» **GOAL OF THE EXERCISE**: Reproduce the text of each of the records below line for line, with no changes to wording, spelling, or order.

» **MATERIAL FOR THIS TASK**:
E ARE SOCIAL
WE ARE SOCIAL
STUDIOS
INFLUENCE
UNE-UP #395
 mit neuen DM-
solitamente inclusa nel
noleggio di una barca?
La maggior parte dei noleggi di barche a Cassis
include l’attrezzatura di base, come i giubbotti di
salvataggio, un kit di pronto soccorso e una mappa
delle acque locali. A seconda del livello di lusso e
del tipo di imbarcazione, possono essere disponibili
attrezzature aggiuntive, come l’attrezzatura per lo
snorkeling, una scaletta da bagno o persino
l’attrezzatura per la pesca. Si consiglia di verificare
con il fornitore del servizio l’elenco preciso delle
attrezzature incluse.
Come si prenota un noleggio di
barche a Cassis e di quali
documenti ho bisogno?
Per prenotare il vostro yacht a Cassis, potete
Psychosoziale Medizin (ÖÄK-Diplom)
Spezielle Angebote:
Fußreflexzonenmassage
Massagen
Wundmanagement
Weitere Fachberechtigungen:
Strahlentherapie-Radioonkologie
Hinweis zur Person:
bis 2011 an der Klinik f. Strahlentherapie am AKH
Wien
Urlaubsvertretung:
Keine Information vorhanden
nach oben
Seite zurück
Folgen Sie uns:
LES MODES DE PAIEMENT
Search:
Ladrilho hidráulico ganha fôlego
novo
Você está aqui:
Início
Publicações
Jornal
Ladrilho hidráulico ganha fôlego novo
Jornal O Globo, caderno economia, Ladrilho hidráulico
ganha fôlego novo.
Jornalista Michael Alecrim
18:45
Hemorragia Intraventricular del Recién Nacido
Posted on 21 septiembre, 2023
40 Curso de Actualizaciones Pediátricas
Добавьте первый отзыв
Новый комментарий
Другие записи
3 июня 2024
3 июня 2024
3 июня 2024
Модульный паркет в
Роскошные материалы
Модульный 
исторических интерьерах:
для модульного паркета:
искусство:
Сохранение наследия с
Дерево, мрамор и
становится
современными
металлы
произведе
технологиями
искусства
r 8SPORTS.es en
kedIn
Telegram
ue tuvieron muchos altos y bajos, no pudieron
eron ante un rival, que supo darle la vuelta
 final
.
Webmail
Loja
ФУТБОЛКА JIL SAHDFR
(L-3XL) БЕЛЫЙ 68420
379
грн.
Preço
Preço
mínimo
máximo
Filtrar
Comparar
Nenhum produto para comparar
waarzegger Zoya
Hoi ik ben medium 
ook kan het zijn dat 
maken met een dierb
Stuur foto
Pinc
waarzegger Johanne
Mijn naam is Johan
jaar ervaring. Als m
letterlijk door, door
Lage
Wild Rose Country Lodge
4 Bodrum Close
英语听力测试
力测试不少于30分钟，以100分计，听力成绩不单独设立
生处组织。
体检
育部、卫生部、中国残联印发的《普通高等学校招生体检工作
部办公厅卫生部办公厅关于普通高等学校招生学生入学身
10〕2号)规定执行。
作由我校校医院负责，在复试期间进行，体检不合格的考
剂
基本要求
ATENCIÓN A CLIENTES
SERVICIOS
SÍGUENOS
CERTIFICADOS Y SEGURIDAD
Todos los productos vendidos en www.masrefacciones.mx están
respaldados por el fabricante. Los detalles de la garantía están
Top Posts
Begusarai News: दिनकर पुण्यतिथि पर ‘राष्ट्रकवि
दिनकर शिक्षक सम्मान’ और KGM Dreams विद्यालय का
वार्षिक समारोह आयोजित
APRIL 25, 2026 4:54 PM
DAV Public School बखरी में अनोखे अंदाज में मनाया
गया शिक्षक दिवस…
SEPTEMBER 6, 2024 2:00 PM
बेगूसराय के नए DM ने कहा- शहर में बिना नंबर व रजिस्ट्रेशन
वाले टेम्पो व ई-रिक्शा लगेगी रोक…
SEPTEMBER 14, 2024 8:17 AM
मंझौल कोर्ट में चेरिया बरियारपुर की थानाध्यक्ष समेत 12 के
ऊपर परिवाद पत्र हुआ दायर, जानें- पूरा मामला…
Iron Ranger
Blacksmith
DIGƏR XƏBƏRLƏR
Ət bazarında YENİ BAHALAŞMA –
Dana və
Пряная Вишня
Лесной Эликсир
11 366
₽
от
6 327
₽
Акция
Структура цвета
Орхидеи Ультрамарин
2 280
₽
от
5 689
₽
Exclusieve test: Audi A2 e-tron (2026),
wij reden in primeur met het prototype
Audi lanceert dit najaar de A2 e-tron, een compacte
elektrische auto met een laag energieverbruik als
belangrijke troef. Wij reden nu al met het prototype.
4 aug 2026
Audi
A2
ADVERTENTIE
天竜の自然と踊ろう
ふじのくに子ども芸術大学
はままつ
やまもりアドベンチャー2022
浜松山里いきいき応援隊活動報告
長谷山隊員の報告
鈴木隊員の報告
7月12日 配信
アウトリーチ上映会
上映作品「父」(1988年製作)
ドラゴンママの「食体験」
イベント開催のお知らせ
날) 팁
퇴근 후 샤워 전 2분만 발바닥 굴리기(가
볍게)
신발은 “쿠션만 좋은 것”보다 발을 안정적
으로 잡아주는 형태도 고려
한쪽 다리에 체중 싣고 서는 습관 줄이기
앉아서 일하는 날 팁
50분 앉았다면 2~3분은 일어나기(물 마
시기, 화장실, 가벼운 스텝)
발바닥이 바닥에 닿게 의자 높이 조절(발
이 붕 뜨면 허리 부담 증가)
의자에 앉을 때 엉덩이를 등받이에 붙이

» **EXERCISE ANSWER**:
E ARE SOCIAL
WE ARE SOCIAL
STUDIOS
INFLUENCE
UNE-UP #395
 mit neuen DM-
solitamente inclusa nel
noleggio di una barca?
La maggior parte dei noleggi di barche a Cassis
include l’attrezzatura di base, come i giubbotti di
salvataggio, un kit di pronto soccorso e una mappa
delle acque locali. A seconda del livello di lusso e
del tipo di imbarcazione, possono essere disponibili
attrezzature aggiuntive, come l’attrezzatura per lo
snorkeling, una scaletta da bagno o persino
l’attrezzatura per la pesca. Si consiglia di verificare
con il fornitore del servizio l’elenco preciso delle
attrezzature incluse.
Come si prenota un noleggio di
barche a Cassis e di quali
documenti ho bisogno?
Per prenotare il vostro yacht a Cassis, potete
Psychosoziale Medizin (ÖÄK-Diplom)
Spezielle Angebote:
Fußreflexzonenmassage
Massagen
Wundmanagement
Weitere Fachberechtigungen:
Strahlentherapie-Radioonkologie
Hinweis zur Person:
bis 2011 an der Klinik f. Strahlentherapie am AKH
Wien
Urlaubsvertretung:
Keine Information vorhanden
nach oben
Seite zurück
Folgen Sie uns:
LES MODES DE PAIEMENT
Search:
Ladrilho hidráulico ganha fôlego
novo
Você está aqui:
Início
Publicações
Jornal
Ladrilho hidráulico ganha fôlego novo
Jornal O Globo, caderno economia, Ladrilho hidráulico
ganha fôlego novo.
Jornalista Michael Alecrim
18:45
Hemorragia Intraventricular del Recién Nacido
Posted on 21 septiembre, 2023
40 Curso de Actualizaciones Pediátricas
Добавьте первый отзыв
Новый комментарий
Другие записи
3 июня 2024
3 июня 2024
3 июня 2024
Модульный паркет в
Роскошные материалы
Модульный 
исторических интерьерах:
для модульного паркета:
искусство:
Сохранение наследия с
Дерево, мрамор и
становится
современными
металлы
произведе
технологиями
искусства
r 8SPORTS.es en
kedIn
Telegram
ue tuvieron muchos altos y bajos, no pudieron
eron ante un rival, que supo darle la vuelta
 final
.
Webmail
Loja
ФУТБОЛКА JIL SAHDFR
(L-3XL) БЕЛЫЙ 68420
379
грн.
Preço
Preço
mínimo
máximo
Filtrar
Comparar
Nenhum produto para comparar
waarzegger Zoya
Hoi ik ben medium 
ook kan het zijn dat 
maken met een dierb
Stuur foto
Pinc
waarzegger Johanne
Mijn naam is Johan
jaar ervaring. Als m
letterlijk door, door
Lage
Wild Rose Country Lodge
4 Bodrum Close
英语听力测试
力测试不少于30分钟，以100分计，听力成绩不单独设立
生处组织。
体检
育部、卫生部、中国残联印发的《普通高等学校招生体检工作
部办公厅卫生部办公厅关于普通高等学校招生学生入学身
10〕2号)规定执行。
作由我校校医院负责，在复试期间进行，体检不合格的考
剂
基本要求
ATENCIÓN A CLIENTES
SERVICIOS
SÍGUENOS
CERTIFICADOS Y SEGURIDAD
Todos los productos vendidos en www.masrefacciones.mx están
respaldados por el fabricante. Los detalles de la garantía están
Top Posts
Begusarai News: दिनकर पुण्यतिथि पर ‘राष्ट्रकवि
दिनकर शिक्षक सम्मान’ और KGM Dreams विद्यालय का
वार्षिक समारोह आयोजित
APRIL 25, 2026 4:54 PM
DAV Public School बखरी में अनोखे अंदाज में मनाया
गया शिक्षक दिवस…
SEPTEMBER 6, 2024 2:00 PM
बेगूसराय के नए DM ने कहा- शहर में बिना नंबर व रजिस्ट्रेशन
वाले टेम्पो व ई-रिक्शा लगेगी रोक…
SEPTEMBER 14, 2024 8:17 AM
मंझौल कोर्ट में चेरिया बरियारपुर की थानाध्यक्ष समेत 12 के
ऊपर परिवाद पत्र हुआ दायर, जानें- पूरा मामला…
Iron Ranger
Blacksmith
DIGƏR XƏBƏRLƏR
Ət bazarında YENİ BAHALAŞMA –
Dana və
Пряная Вишня
Лесной Эликсир
11 366
₽
от
6 327
₽
Акция
Структура цвета
Орхидеи Ультрамарин
2 280
₽
от
5 689
₽
Exclusieve test: Audi A2 e-tron (2026),
wij reden in primeur met het prototype
Audi lanceert dit najaar de A2 e-tron, een compacte
elektrische auto met een laag energieverbruik als
belangrijke troef. Wij reden nu al met het prototype.
4 aug 2026
Audi
A2
ADVERTENTIE
天竜の自然と踊ろう
ふじのくに子ども芸術大学
はままつ
やまもりアドベンチャー2022
浜松山里いきいき応援隊活動報告
長谷山隊員の報告
鈴木隊員の報告
7月12日 配信
アウトリーチ上映会
上映作品「父」(1988年製作)
ドラゴンママの「食体験」
イベント開催のお知らせ
날) 팁
퇴근 후 샤워 전 2분만 발바닥 굴리기(가
볍게)
신발은 “쿠션만 좋은 것”보다 발을 안정적
으로 잡아주는 형태도 고려
한쪽 다리에 체중 싣고 서는 습관 줄이기
앉아서 일하는 날 팁
50분 앉았다면 2~3분은 일어나기(물 마
시기, 화장실, 가벼운 스텝)
발바닥이 바닥에 닿게 의자 높이 조절(발
이 붕 뜨면 허리 부담 증가)
의자에 앉을 때 엉덩이를 등받이에 붙이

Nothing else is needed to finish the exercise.